This system captures data for (1) weight statistics, (2) SQL I/O and (3) stored procedure performance. Below are a few reports to illustrate what sort of visualizations are possible with this approach. After that, I provide a brief explanation of how it works including everything you need to try it out yourself.

(1)  Wait Statistics showing by date - wait task/sec (gray bars), avg resource wait time (blue) and avg signal wait time (green). For more information on wait statistics, visit this article by Paul Randal.




(2)  SQL I/O showing by date - read/write counts (bars), avg write wait time (blue) and avg read wait time (orange).






(3)  Stored Procedure Performance – 3 samples below
(a)  Graph showing sproc execution rate (gray bars) and tuning benefit reducing CPU and Wall Clock from 20ms to 5ms




(b)  Two graphs (CPU/Wall Clock & Logical Reads) showing sproc degradation (resulting from uplift of compatibility to SQL 2014) and benefit after resolution.
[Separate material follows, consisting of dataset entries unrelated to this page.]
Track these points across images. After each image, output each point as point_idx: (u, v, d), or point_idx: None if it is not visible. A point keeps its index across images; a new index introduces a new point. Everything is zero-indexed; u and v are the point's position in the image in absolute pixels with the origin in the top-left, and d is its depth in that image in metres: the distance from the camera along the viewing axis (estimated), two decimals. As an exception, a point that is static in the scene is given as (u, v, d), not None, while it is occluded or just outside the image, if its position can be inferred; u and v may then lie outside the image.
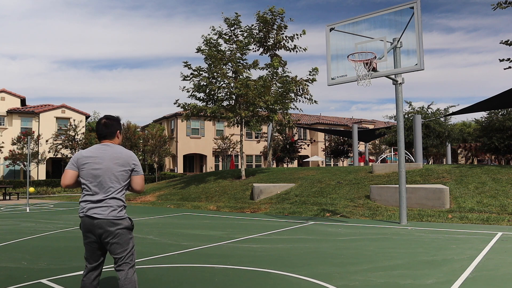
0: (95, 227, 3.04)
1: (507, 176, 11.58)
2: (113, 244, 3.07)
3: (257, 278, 4.60)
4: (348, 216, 10.38)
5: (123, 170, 3.14)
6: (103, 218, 3.03)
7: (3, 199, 21.16)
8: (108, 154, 3.15)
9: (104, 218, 3.03)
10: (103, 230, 3.04)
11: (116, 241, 3.07)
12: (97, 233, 3.06)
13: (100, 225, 3.03)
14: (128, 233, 3.13)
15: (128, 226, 3.13)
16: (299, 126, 33.18)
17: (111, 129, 3.26)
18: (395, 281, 4.39)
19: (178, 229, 8.72)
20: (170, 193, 17.22)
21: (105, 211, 3.05)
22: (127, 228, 3.12)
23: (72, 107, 34.42)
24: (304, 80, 17.64)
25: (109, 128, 3.26)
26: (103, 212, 3.04)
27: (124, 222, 3.10)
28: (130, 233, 3.15)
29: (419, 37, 8.47)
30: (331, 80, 9.53)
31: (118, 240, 3.07)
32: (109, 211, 3.05)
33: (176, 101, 17.44)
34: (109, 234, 3.04)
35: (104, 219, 3.03)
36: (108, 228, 3.03)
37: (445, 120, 24.14)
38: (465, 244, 6.44)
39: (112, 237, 3.05)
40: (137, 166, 3.21)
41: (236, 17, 17.17)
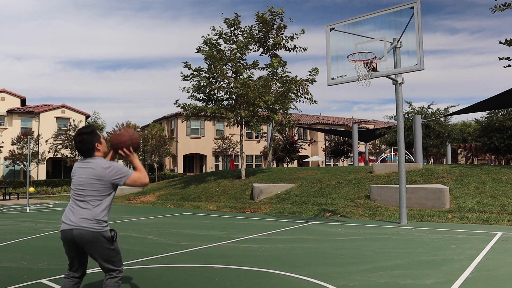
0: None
1: (507, 176, 11.58)
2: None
3: (257, 278, 4.60)
4: (348, 216, 10.38)
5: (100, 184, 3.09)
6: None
7: (3, 199, 21.16)
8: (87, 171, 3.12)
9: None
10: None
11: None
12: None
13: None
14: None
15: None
16: (299, 126, 33.17)
17: (87, 145, 3.15)
18: (395, 281, 4.39)
19: (178, 229, 8.72)
20: (170, 193, 17.22)
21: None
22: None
23: (72, 107, 34.42)
24: (304, 80, 17.64)
25: (85, 145, 3.15)
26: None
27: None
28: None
29: (419, 37, 8.47)
30: (331, 80, 9.52)
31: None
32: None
33: (176, 101, 17.45)
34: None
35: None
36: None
37: (445, 120, 24.15)
38: (465, 244, 6.44)
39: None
40: (117, 175, 3.09)
41: (236, 17, 17.18)
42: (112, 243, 3.11)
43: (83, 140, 3.14)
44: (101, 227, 3.05)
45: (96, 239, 3.02)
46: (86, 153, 3.16)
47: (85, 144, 3.14)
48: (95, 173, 3.08)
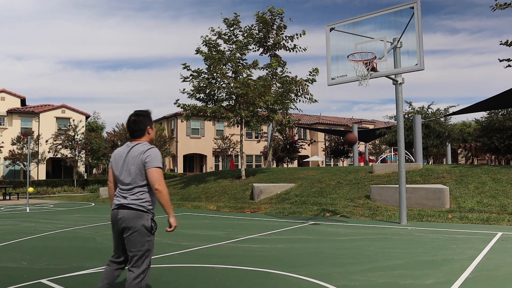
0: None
1: (507, 176, 11.58)
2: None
3: (257, 278, 4.60)
4: (348, 216, 10.38)
5: (136, 168, 3.15)
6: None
7: (3, 199, 21.16)
8: (130, 155, 3.20)
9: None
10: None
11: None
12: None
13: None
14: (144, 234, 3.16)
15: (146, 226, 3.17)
16: (299, 126, 33.18)
17: (140, 125, 3.21)
18: (395, 281, 4.39)
19: (178, 229, 8.72)
20: (170, 193, 17.22)
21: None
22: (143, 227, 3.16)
23: (72, 107, 34.42)
24: (304, 80, 17.63)
25: (139, 126, 3.21)
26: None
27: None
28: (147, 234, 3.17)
29: (419, 37, 8.47)
30: (331, 80, 9.52)
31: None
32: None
33: (176, 101, 17.44)
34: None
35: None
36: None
37: (445, 120, 24.14)
38: (465, 244, 6.44)
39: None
40: (149, 158, 3.11)
41: (235, 17, 17.17)
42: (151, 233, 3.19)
43: (137, 121, 3.21)
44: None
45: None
46: (136, 133, 3.22)
47: (138, 124, 3.21)
48: (135, 156, 3.15)
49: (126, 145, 3.26)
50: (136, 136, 3.23)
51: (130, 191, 3.16)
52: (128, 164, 3.16)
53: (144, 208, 3.16)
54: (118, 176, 3.22)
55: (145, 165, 3.10)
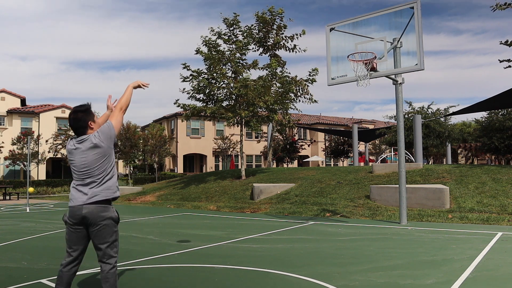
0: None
1: (507, 176, 11.58)
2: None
3: (257, 278, 4.60)
4: (348, 216, 10.38)
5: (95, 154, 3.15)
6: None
7: (3, 199, 21.16)
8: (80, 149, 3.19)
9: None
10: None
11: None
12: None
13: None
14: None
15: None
16: (299, 126, 33.18)
17: (81, 123, 3.19)
18: (395, 281, 4.39)
19: (178, 229, 8.72)
20: (170, 193, 17.21)
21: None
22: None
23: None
24: (304, 80, 17.63)
25: (79, 123, 3.19)
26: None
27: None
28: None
29: (419, 37, 8.47)
30: (331, 80, 9.52)
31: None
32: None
33: (176, 101, 17.45)
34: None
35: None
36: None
37: (445, 120, 24.14)
38: (465, 244, 6.44)
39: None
40: (101, 131, 3.15)
41: (235, 17, 17.17)
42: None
43: (77, 118, 3.18)
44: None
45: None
46: (79, 130, 3.20)
47: (79, 121, 3.18)
48: (93, 146, 3.14)
49: (73, 142, 3.23)
50: (80, 133, 3.22)
51: (91, 185, 3.15)
52: (81, 160, 3.15)
53: (109, 201, 3.19)
54: (78, 169, 3.20)
55: (109, 132, 3.17)
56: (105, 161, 3.17)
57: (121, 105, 3.29)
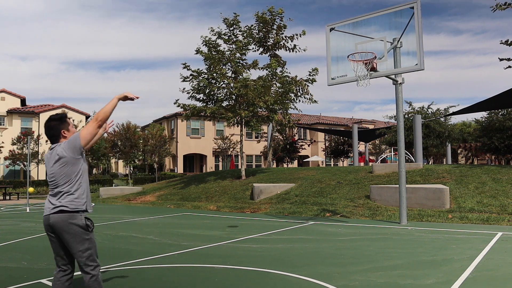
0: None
1: (507, 176, 11.58)
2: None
3: (257, 278, 4.60)
4: (348, 216, 10.38)
5: (59, 164, 3.11)
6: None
7: (3, 199, 21.16)
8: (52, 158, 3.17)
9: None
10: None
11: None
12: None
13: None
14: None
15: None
16: (299, 126, 33.18)
17: (53, 131, 3.20)
18: (395, 281, 4.39)
19: (178, 229, 8.72)
20: (170, 193, 17.21)
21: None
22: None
23: (72, 107, 34.43)
24: (304, 80, 17.63)
25: (51, 131, 3.20)
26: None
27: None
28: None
29: (419, 37, 8.47)
30: (331, 80, 9.53)
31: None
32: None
33: (176, 101, 17.45)
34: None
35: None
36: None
37: (445, 120, 24.13)
38: (465, 244, 6.44)
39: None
40: (68, 142, 3.10)
41: (235, 17, 17.17)
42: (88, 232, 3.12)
43: (50, 126, 3.21)
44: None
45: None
46: (52, 139, 3.22)
47: (51, 130, 3.20)
48: (57, 157, 3.11)
49: (51, 147, 3.27)
50: (53, 141, 3.23)
51: (58, 193, 3.13)
52: (52, 165, 3.15)
53: (76, 208, 3.11)
54: (48, 179, 3.22)
55: (75, 145, 3.11)
56: (69, 172, 3.11)
57: (97, 115, 3.14)
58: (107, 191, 18.80)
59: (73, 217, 3.08)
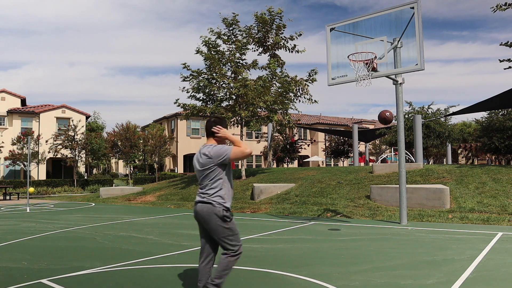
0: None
1: (508, 176, 11.57)
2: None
3: (257, 278, 4.60)
4: (349, 216, 10.38)
5: (207, 164, 3.63)
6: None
7: (3, 199, 21.16)
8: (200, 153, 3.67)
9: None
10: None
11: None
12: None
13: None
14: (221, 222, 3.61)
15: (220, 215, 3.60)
16: (299, 126, 33.17)
17: (209, 129, 3.70)
18: (395, 281, 4.38)
19: (178, 229, 8.72)
20: (170, 193, 17.22)
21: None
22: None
23: (72, 107, 34.44)
24: (304, 80, 17.63)
25: (208, 129, 3.71)
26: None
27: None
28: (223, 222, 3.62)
29: (420, 37, 8.47)
30: (331, 80, 9.53)
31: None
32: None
33: (177, 100, 17.46)
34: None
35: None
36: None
37: (446, 120, 24.13)
38: (466, 244, 6.44)
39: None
40: (219, 153, 3.59)
41: (234, 17, 17.17)
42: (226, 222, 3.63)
43: (208, 124, 3.70)
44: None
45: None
46: (208, 135, 3.73)
47: (208, 128, 3.71)
48: (205, 158, 3.64)
49: (205, 146, 3.74)
50: (210, 135, 3.74)
51: (203, 188, 3.73)
52: (201, 165, 3.68)
53: (215, 201, 3.73)
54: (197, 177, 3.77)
55: (223, 159, 3.68)
56: (212, 171, 3.74)
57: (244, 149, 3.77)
58: (107, 191, 18.80)
59: (213, 208, 3.70)
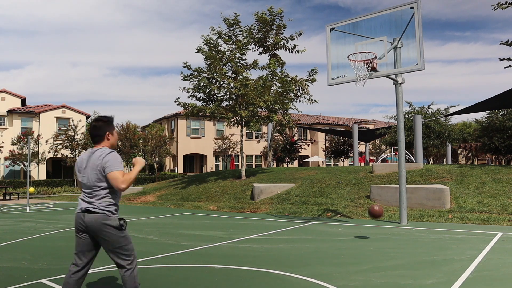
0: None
1: (508, 176, 11.57)
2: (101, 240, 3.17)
3: (257, 278, 4.60)
4: (349, 216, 10.38)
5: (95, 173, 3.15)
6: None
7: (3, 199, 21.16)
8: (90, 161, 3.20)
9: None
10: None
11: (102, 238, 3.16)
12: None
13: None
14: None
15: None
16: (299, 126, 33.18)
17: (98, 132, 3.25)
18: (395, 281, 4.38)
19: (178, 229, 8.72)
20: (170, 193, 17.21)
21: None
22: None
23: (72, 107, 34.44)
24: (304, 80, 17.62)
25: (97, 131, 3.25)
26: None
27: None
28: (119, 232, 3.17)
29: (420, 37, 8.47)
30: (331, 80, 9.53)
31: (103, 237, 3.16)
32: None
33: (177, 99, 17.45)
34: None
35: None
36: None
37: (446, 120, 24.13)
38: (466, 244, 6.44)
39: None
40: (107, 163, 3.10)
41: (235, 17, 17.17)
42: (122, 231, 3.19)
43: (97, 126, 3.27)
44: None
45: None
46: (95, 139, 3.28)
47: (98, 130, 3.26)
48: (92, 162, 3.18)
49: (88, 150, 3.32)
50: (96, 141, 3.27)
51: (92, 195, 3.17)
52: (88, 169, 3.19)
53: (109, 212, 3.15)
54: (81, 181, 3.25)
55: (105, 170, 3.11)
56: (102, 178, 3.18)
57: (126, 181, 3.12)
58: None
59: (107, 218, 3.13)
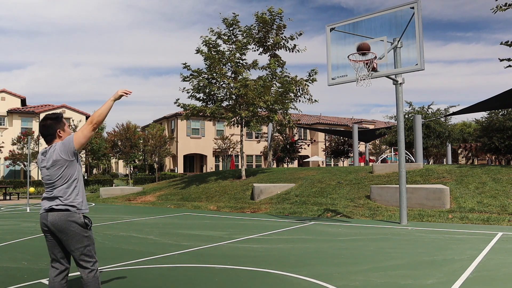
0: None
1: (508, 176, 11.57)
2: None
3: (257, 278, 4.60)
4: (349, 216, 10.38)
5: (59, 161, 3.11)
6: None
7: (3, 199, 21.16)
8: (47, 160, 3.16)
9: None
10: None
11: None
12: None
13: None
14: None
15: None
16: (299, 126, 33.17)
17: (49, 130, 3.21)
18: (395, 281, 4.38)
19: (178, 229, 8.72)
20: (170, 193, 17.22)
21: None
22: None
23: (73, 107, 34.46)
24: (304, 80, 17.62)
25: (47, 130, 3.21)
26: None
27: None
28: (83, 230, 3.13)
29: (420, 37, 8.47)
30: (332, 80, 9.53)
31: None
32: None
33: (177, 100, 17.45)
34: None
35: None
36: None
37: (446, 120, 24.13)
38: (466, 244, 6.44)
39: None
40: (64, 143, 3.11)
41: (234, 17, 17.16)
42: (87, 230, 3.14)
43: (45, 125, 3.20)
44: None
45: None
46: (47, 138, 3.22)
47: (47, 129, 3.20)
48: (57, 154, 3.12)
49: (41, 152, 3.27)
50: (48, 141, 3.23)
51: (53, 193, 3.15)
52: (48, 167, 3.16)
53: (74, 207, 3.13)
54: (44, 181, 3.23)
55: (68, 146, 3.11)
56: (65, 174, 3.13)
57: (92, 118, 3.14)
58: (107, 191, 18.79)
59: (72, 215, 3.09)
Weekly subscription of these graphs provided quick alerts and timely resolution, also with the visibility to quantify/confirm the benefit.








(c)  Sample illustrating performance degradation and long-term benefit of resolution.




These three metrics (wait stats, i/o, sproc performance) have corresponding tables in the database each joining to common dimension tables. Below is a diagram of the sproc performance tables.



SQL Server dynamic management views (DMVs) which are the source of this data are cumulative and so capturing data for a slice of time involves taking a data sample, waiting some time, taking a 2nd data sample and then calculating deltas. In the database there is a sproc named uspCaptureMetrics which does all of this this. For wait stats and i/o, it captures the two data samples with a 10 min interval in between. Due to complexities of sproc (re)compilation and procedure cache, sproc performance works by taking 120 samples waiting 5 sec in between each sample. Then calculates the performance deltas by sproc for the greatest delta duration. 

uspCaptureMetrics takes 10 min to run with almost all of the time being WIATFOR in between execution of DMV queries. It is very lightweight. Recommendation is to create an agent job to execute uspCaptureMetrics every 15 minutes resulting in the ability to report down to the quarter-hour, making detailed visualizations like the one below possible – showing a CPU/exec reduction specifically between 5:00pm and 5:15pm on 8/1/2018. Likewise, this level of detail for a performance degradation greatly helps identify root cause.




To retain data long-term, you can implement a nightly ETL to a warehouse. This enables identifying longer term cyclical patterns and also makes possible long-term visualizations emphasizing for management the on-going benefits of specific tuning actions.

Running this system in development and test environments provides for a shift-left to identify and resolve performance issues before going to production.

The visualizations are reports in SSRS. That is beyond the scope of this post. Once you have the data, writing queries and reports is a necessary but not difficult task for someone with that skill set. 

Query Store and Automatic Tuning have their place but as a complement to these tools, capturing and retaining system performance metrics provides invaluable insights.

Hope this is of some use.